The goats were playing on a little hill that Dick had built for them. Otherwise they showed no sign of being aware of the Webbs’ existence.

“He was an idiot,” Dick said. “Too smug by half.”

“What’s the other tree the elephants liked?”

“The speck-boom,” Dick said with satisfaction. As far as he was concerned, this was the best part of the day. Their conversations varied but were always ones they’d had before. Once great tourists, they now were pretty much confined to their property because of Dinah’s arthritis.

“The branches and stems had the puffy appearance of the arms of a doll,” Dinah said.

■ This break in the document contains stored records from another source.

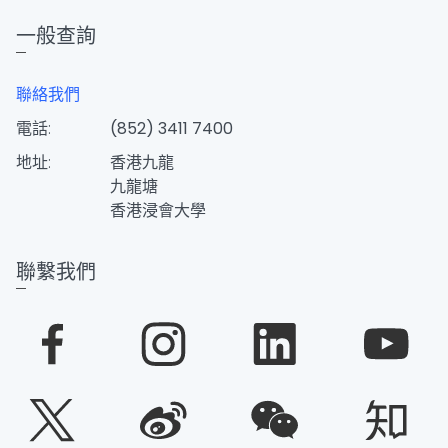
一般查詢
聯絡我們
電話:
(852) 3411 7400
地址:
香港九龍
九龍塘
香港浸會大學
聯繫我們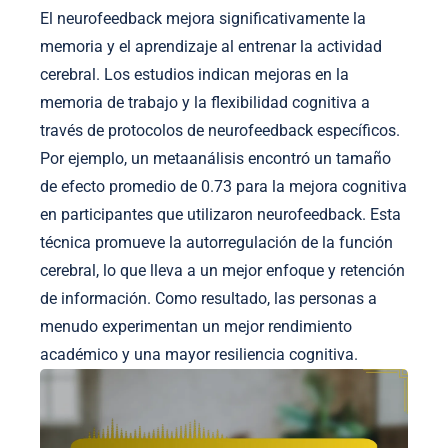
El neurofeedback mejora significativamente la
memoria y el aprendizaje al entrenar la actividad
cerebral. Los estudios indican mejoras en la
memoria de trabajo y la flexibilidad cognitiva a
través de protocolos de neurofeedback específicos.
Por ejemplo, un metaanálisis encontró un tamaño
de efecto promedio de 0.73 para la mejora cognitiva
en participantes que utilizaron neurofeedback. Esta
técnica promueve la autorregulación de la función
cerebral, lo que lleva a un mejor enfoque y retención
de información. Como resultado, las personas a
menudo experimentan un mejor rendimiento
académico y una mayor resiliencia cognitiva.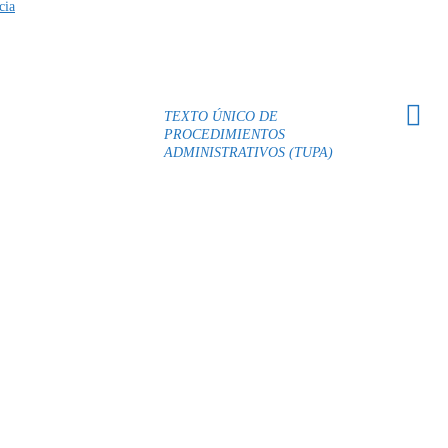
cia
TEXTO ÚNICO DE
PROCEDIMIENTOS
ADMINISTRATIVOS (TUPA)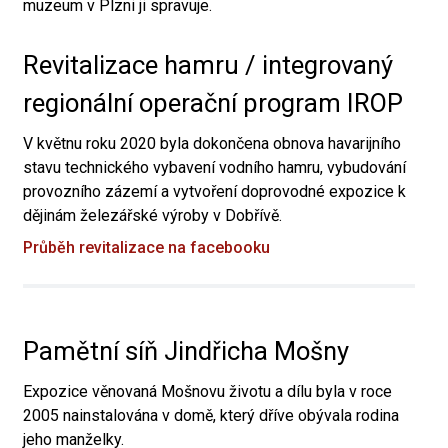
muzeum v Plzni ji spravuje.
Revitalizace hamru / integrovaný
regionální operační program IROP
V květnu roku 2020 byla dokončena obnova havarijního
stavu technického vybavení vodního hamru, vybudování
provozního zázemí a vytvoření doprovodné expozice k
dějinám železářské výroby v Dobřívě.
Průběh revitalizace na facebooku
Pamětní síň Jindřicha Mošny
Expozice věnovaná Mošnovu životu a dílu byla v roce
2005 nainstalována v domě, který dříve obývala rodina
jeho manželky.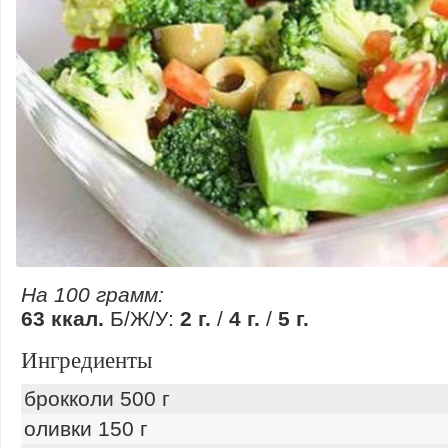
На 100 грамм:
63 ккал.
Б/Ж/У:
2 г.
/
4 г.
/
5 г.
Ингредиенты
брокколи 500 г
оливки 150 г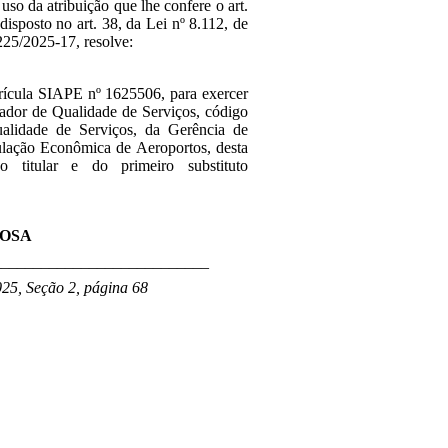
 uso da atribuição que lhe confere o art.
disposto no art. 38, da Lei nº 8.112, de
25/2025-17, resolve:
rícula SIAPE nº 1625506, para exercer
ador de Qualidade de Serviços, código
lidade de Serviços, da Gerência de
ulação Econômica de Aeroportos, desta
o titular e do primeiro substituto
ROSA
___________________________
025, Seção 2, página 68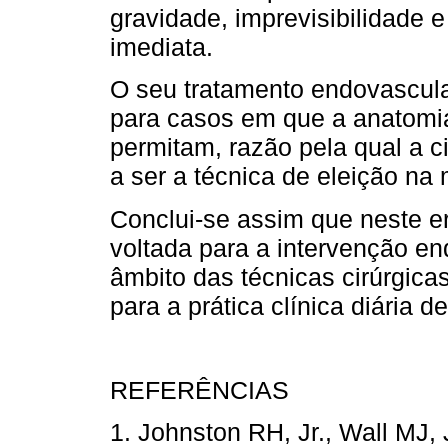
gravidade, imprevisibilidade 
imediata.
O seu tratamento endovascular
para casos em que a anatomia 
permitam, razão pela qual a ci
a ser a técnica de eleição na 
Conclui-se assim que neste e
voltada para a intervenção en
âmbito das técnicas cirúrgicas
para a prática clínica diária d
REFERÊNCIAS
1. Johnston RH, Jr., Wall MJ, 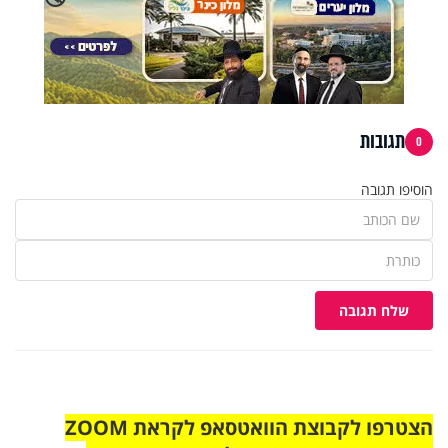
תגובות
0
הוסיפו תגובה
שלח תגובה
הצטרפו לקבוצת הוואטסאפ לקראת ZOOM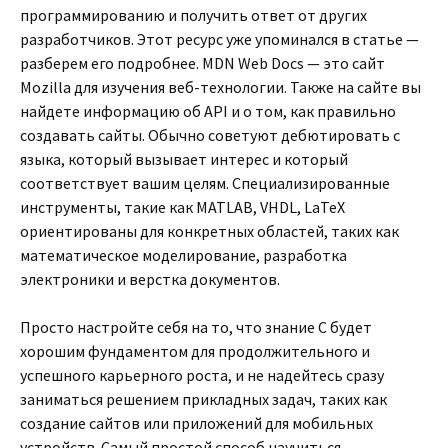
программированию и получить ответ от других
разработчиков. Этот ресурс уже упоминался в статье —
разберем его подробнее. MDN Web Docs — это сайт
Mozilla для изучения веб-технологии. Также на сайте вы
найдете информацию об API и о том, как правильно
создавать сайты. Обычно советуют дебютировать с
языка, который вызывает интерес и который
соответствует вашим целям. Специализированные
инструменты, такие как MATLAB, VHDL, LaTeX
ориентированы для конкретных областей, таких как
математическое моделирование, разработка
электроники и верстка документов.
Просто настройте себя на то, что знание С будет
хорошим фундаментом для продолжительного и
успешного карьерного роста, и не надейтесь сразу
заниматься решением прикладных задач, таких как
создание сайтов или приложений для мобильных
устройств. Самый простой способ научиться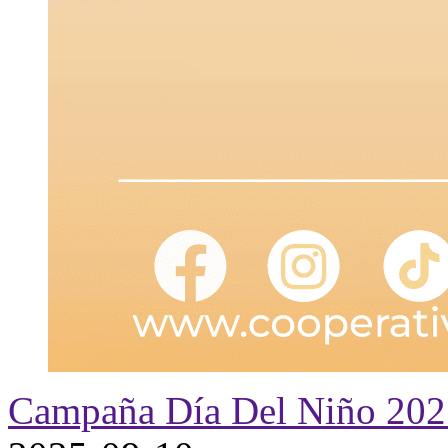
Campaña Día Del Niño 202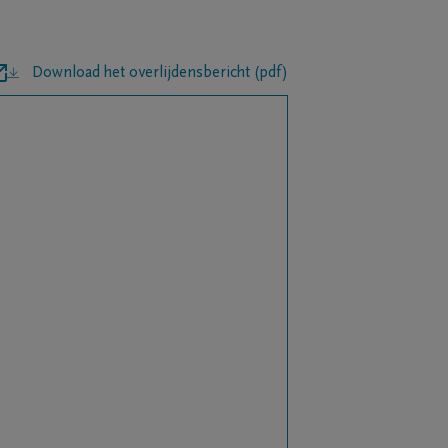
Download het overlijdensbericht (pdf)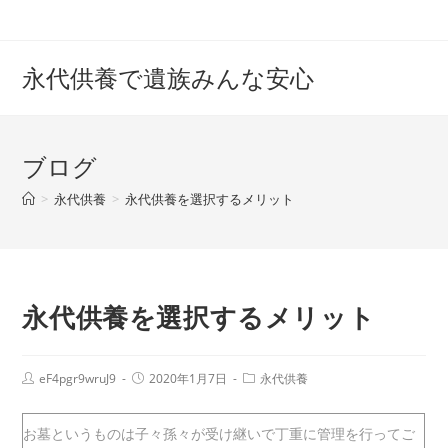
コ
ン
テ
永代供養で遺族みんな安心
ン
ツ
へ
ブログ
ス
キ
>
永代供養
>
永代供養を選択するメリット
ッ
プ
永代供養を選択するメリット
投
投
投
eF4pgr9wruJ9
2020年1月7日
永代供養
稿
稿
稿
者:
公
カ
開
テ
お墓というものは子々孫々が受け継いで丁重に管理を行ってご
日:
ゴ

“Beyond weird,” Dick agreed.

“I’d like to have one of those trees. Do you think we could get a seedling or something?”

“A cutting?” Dick said.

“Could we, old sweetness?”

“I’m sure.”

“But where would we get the elephants?” Dinah laughed girlishly. Her gruesomely contorted hands rose a little, then fell back into her lap. Suddenly she wasn’t in Africa anymore — the terrifying sunrises, the thick beaks of the birds, the gazelles floating through the air. She had loved the sliver of green in the fierce bone white of the thorn tree. But now she was unwell and in Florida. But where was that? Florida could be anyplace, which had always been one of Florida’s problems.